This is troubling news to me. In our market (Columbus, Ohio) they are the only significant retail outlet left, apart from some small indie stores with limited selections (none near us), grocery stores marketing the bestsellers, and a healthy segment of second hand stores. We’ve often been helped by book and media sellers when we have visited their stores. Sometimes that in-person assistance is far easier than searching around online when you have an idea of what you want but don’t have a particular title you are looking for.

For so many, this is just a market and convenience driven thing. Amazon is so easy to order from when you have a good idea of what you are looking for. E-books are incredibly easy to download and nobody beats Amazon’s selection, although I’m told by many that the Nook is actually a better reading device and doesn’t confine people to the proprietary format Amazon uses. Sadly, many thought Sony’s Betamax a better video format as well.

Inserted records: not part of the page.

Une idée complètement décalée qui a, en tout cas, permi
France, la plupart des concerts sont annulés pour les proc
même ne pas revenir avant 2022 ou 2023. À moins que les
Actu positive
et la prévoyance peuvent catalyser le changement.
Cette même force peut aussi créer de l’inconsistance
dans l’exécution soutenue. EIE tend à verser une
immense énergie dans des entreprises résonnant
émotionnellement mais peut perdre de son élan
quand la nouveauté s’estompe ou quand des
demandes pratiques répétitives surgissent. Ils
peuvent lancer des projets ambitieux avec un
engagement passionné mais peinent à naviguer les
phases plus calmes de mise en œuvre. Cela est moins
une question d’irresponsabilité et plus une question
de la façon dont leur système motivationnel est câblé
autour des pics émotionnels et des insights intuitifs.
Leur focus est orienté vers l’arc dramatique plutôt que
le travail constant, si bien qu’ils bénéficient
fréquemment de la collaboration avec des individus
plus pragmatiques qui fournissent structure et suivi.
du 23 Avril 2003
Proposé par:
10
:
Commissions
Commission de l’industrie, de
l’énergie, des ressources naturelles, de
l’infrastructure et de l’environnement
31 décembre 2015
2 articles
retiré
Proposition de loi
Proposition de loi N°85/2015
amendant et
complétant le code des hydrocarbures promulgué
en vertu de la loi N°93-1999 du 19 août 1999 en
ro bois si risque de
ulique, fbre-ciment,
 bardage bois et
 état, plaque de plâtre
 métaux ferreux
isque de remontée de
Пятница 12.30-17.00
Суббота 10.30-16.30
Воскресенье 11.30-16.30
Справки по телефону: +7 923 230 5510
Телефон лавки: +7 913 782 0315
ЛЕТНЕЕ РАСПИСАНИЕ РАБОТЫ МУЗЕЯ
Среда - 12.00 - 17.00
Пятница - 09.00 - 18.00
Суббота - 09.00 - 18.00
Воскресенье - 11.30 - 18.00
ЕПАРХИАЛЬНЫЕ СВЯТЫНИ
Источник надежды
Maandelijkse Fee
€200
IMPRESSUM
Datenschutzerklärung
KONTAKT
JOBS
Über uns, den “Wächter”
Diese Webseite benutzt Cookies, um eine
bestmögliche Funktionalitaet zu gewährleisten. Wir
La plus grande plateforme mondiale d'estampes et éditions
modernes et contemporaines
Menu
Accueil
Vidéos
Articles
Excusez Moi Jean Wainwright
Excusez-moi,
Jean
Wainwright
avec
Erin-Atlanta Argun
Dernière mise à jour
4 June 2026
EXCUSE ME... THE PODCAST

I suspect we are at a cultural tipping point. Patterson is helping indie operators attempt to innovate to stay in business. I actually wonder if some of these will survive longer than B & N, because they will figure out how to market to, attract, and serve a loyal clientele who still enjoy hanging around physical bookstores and value the service of booksellers and will pay for that privilege. I wonder if B & N needs to take a hard look at which stores in their operation are achieving this same kind of customer loyalty and both learn from them and figure out what the demographics are that make this work.

What troubles me is what will Amazon become if they face no serious competition? What I wonder sometimes is if one of the other new media giants like Google or Apple (I’m not convinced Microsoft is nimble enough) might join forces with Barnes and Noble. Apple has actually figured out how to use brick and mortar outlets to sell its products. It scares me at the same time to write this for fear of whether they might preserve physical book stores, but in some very new iteration alien to many of us.

What I wonder above all is that in turning so much of our commerce over to the virtual world, will we lose the physical spaces that add a richness to life and exchange them for our personal caves with our electronic devices that connect us to this brave new world?